Exercise prompt
Count the lines in the entries that contain the string "water". State nothing but the number.

(Beginning of Entries shown)

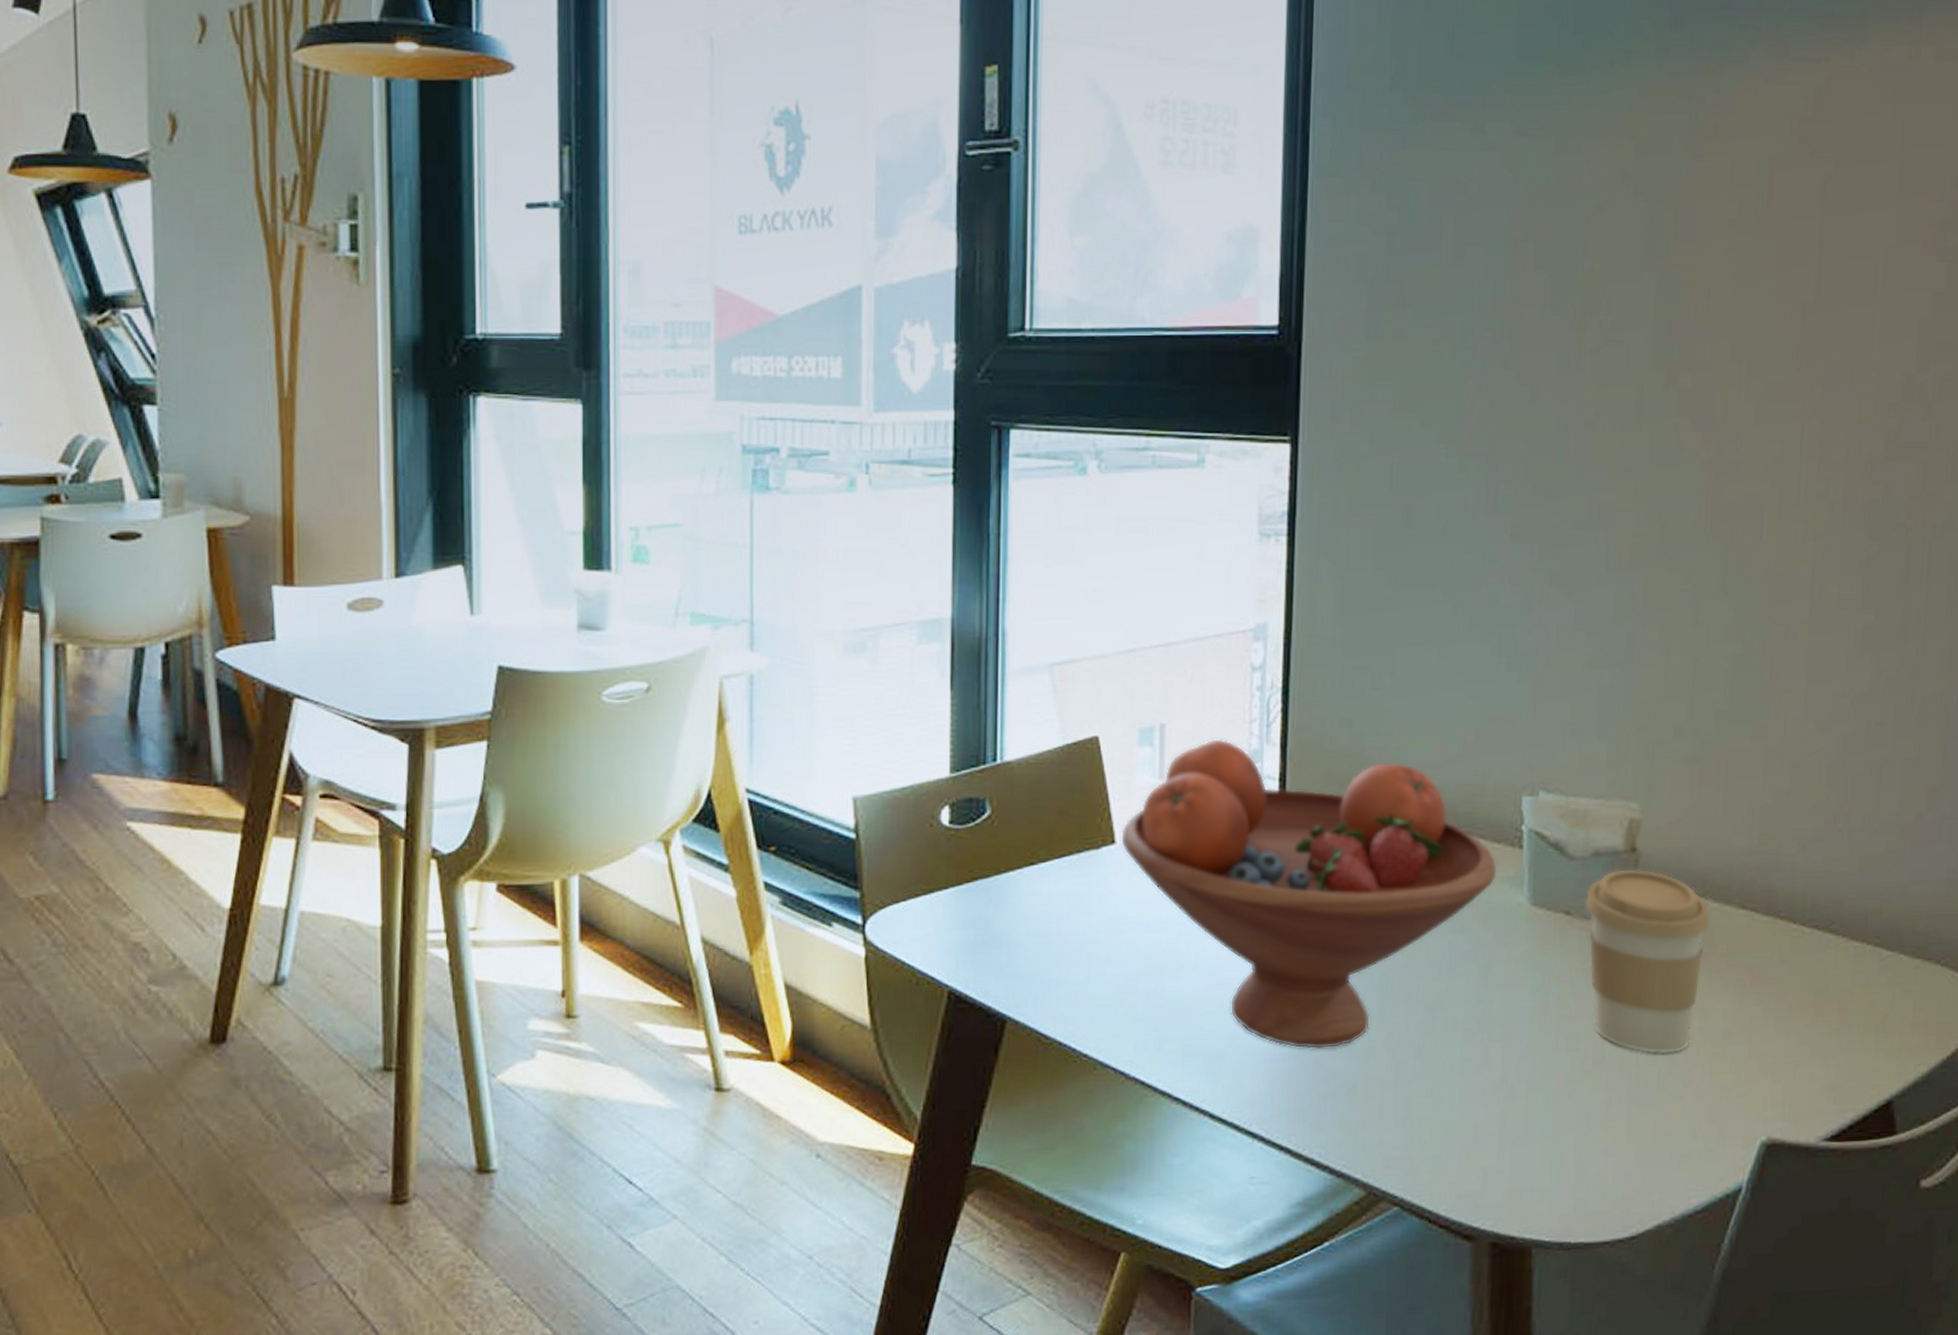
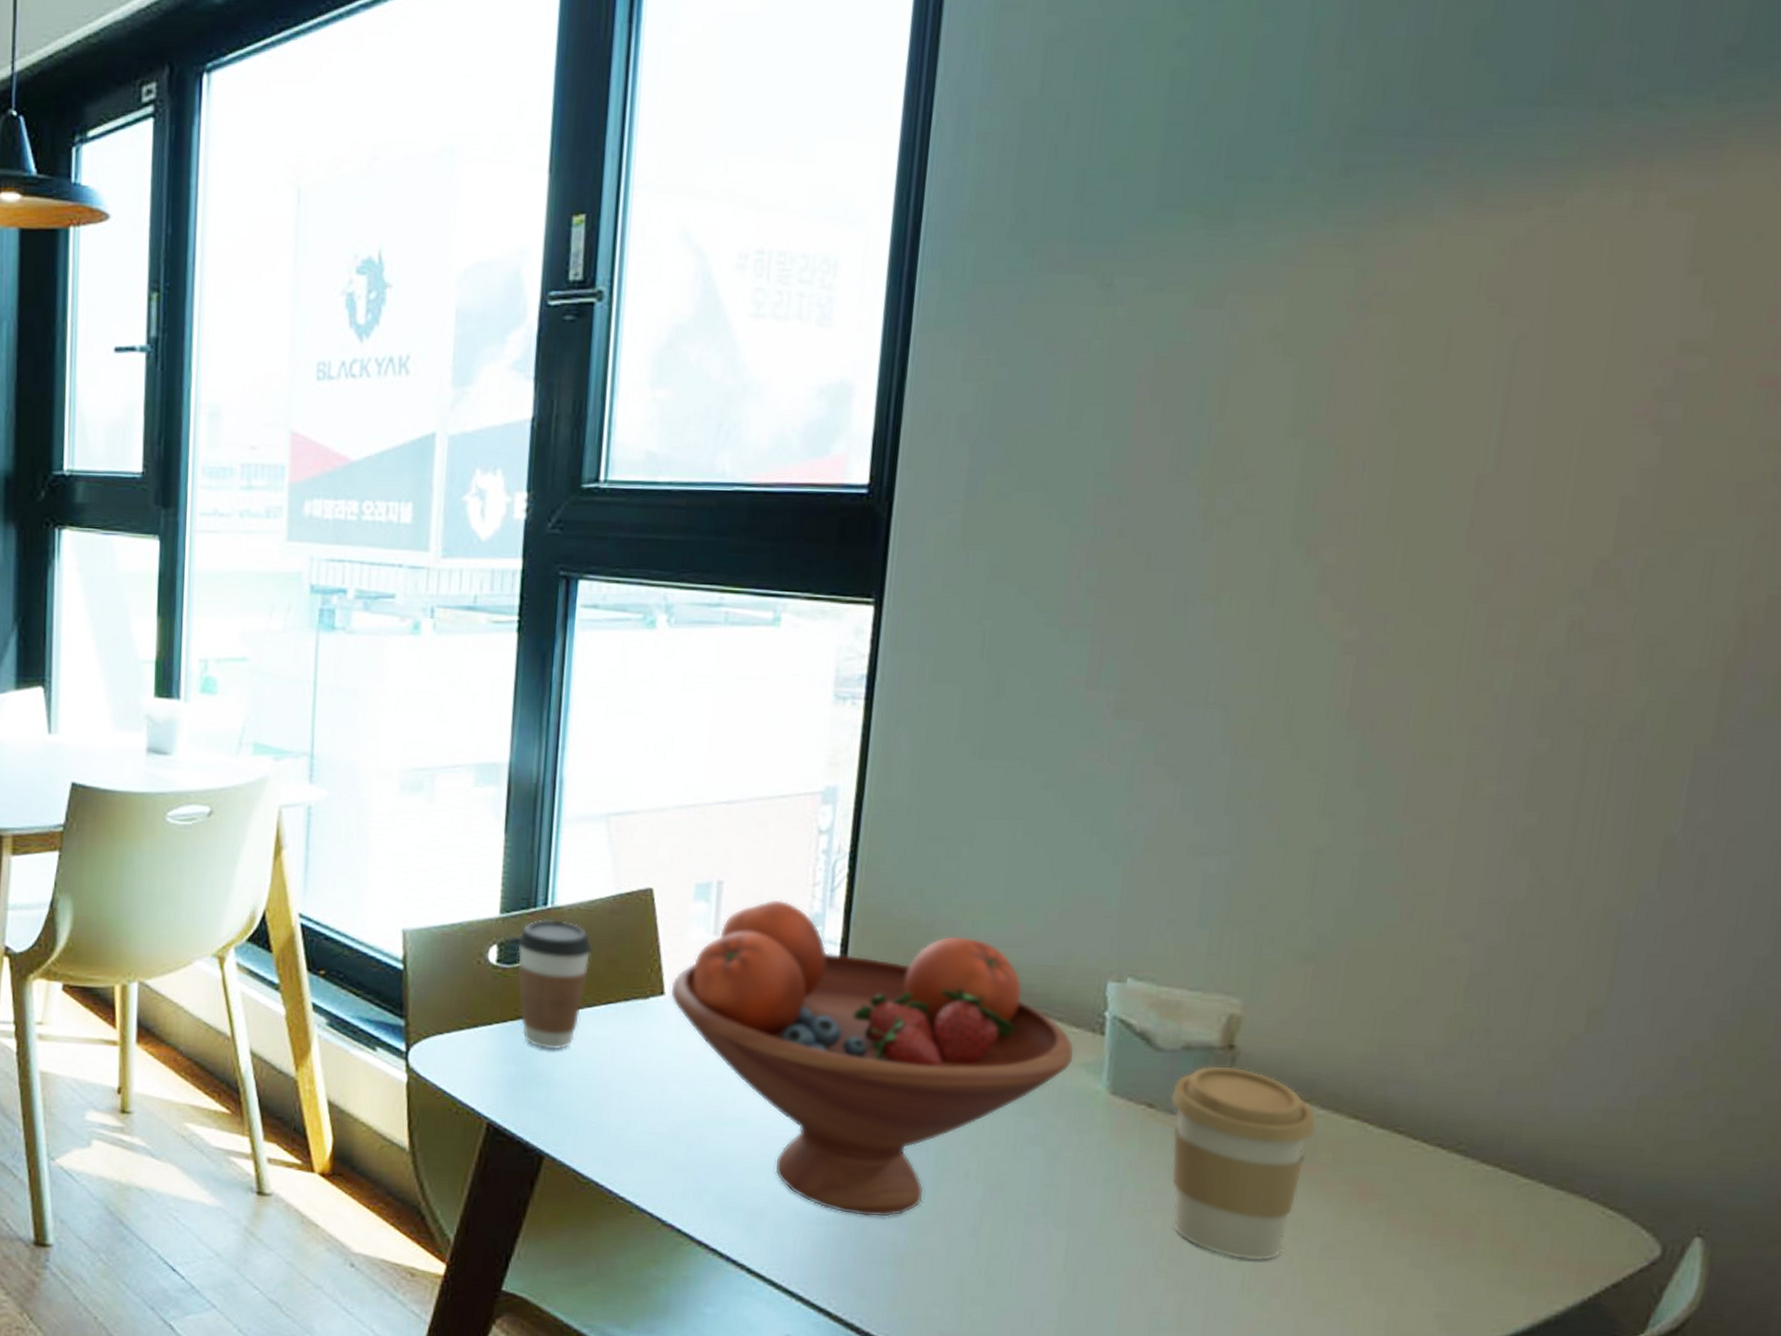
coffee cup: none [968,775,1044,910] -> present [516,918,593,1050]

(End of Entries shown)
(Beginning of Entries shown)

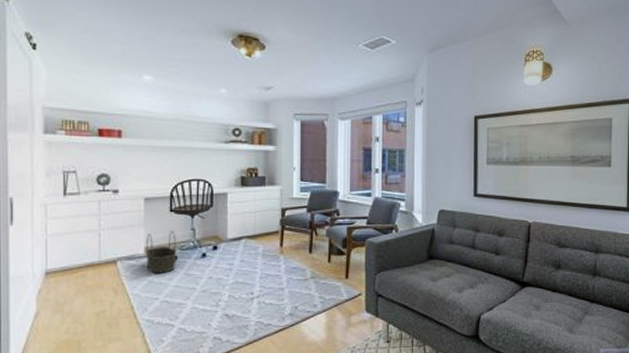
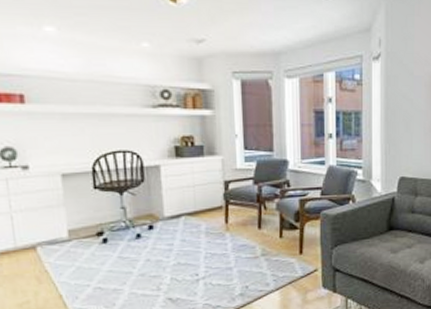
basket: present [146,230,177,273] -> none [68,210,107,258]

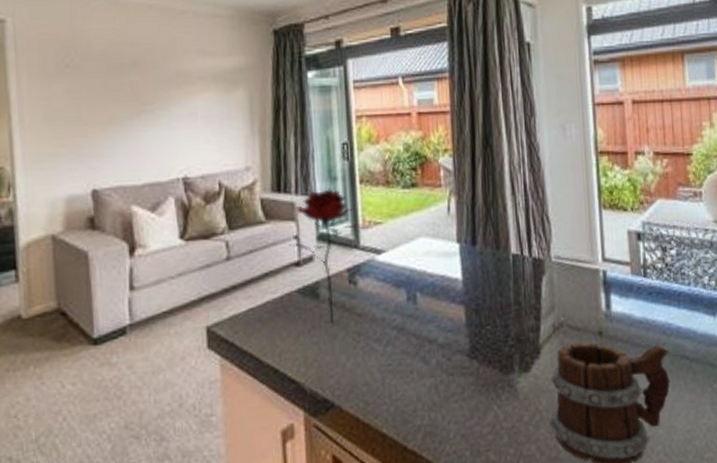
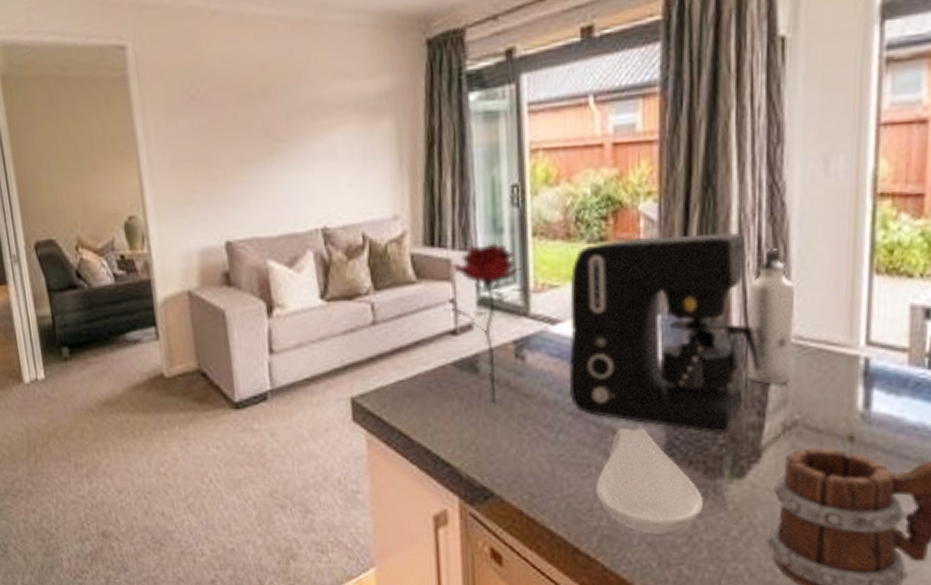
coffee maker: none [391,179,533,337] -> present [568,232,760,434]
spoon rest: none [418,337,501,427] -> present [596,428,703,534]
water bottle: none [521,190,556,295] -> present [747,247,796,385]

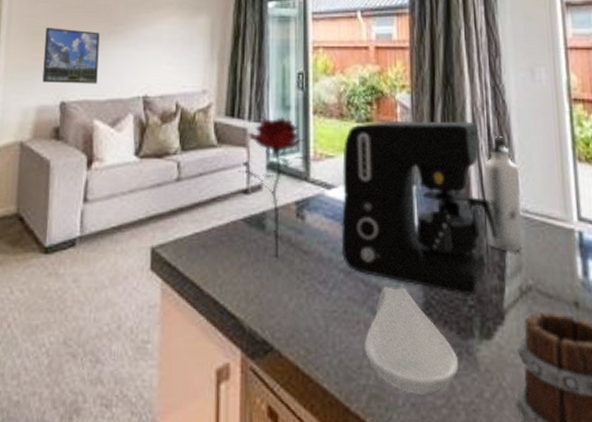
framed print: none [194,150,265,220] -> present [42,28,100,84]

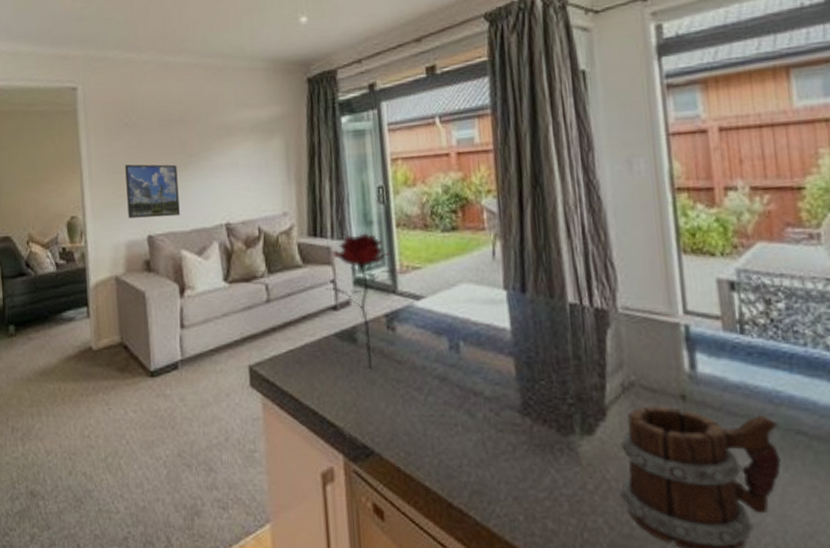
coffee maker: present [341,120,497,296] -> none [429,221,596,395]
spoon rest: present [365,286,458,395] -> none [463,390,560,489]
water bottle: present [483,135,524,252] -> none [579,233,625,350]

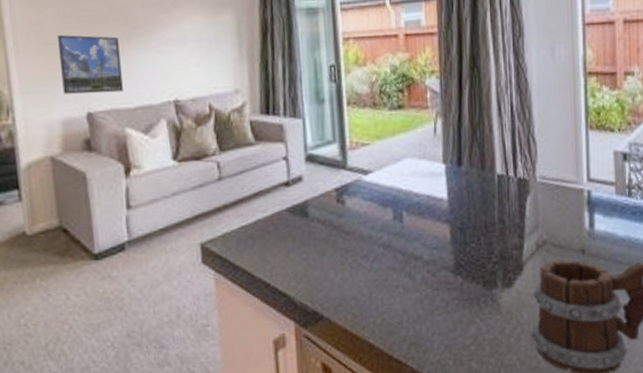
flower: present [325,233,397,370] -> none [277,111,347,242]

(End of Entries shown)

Answer for this exercise
2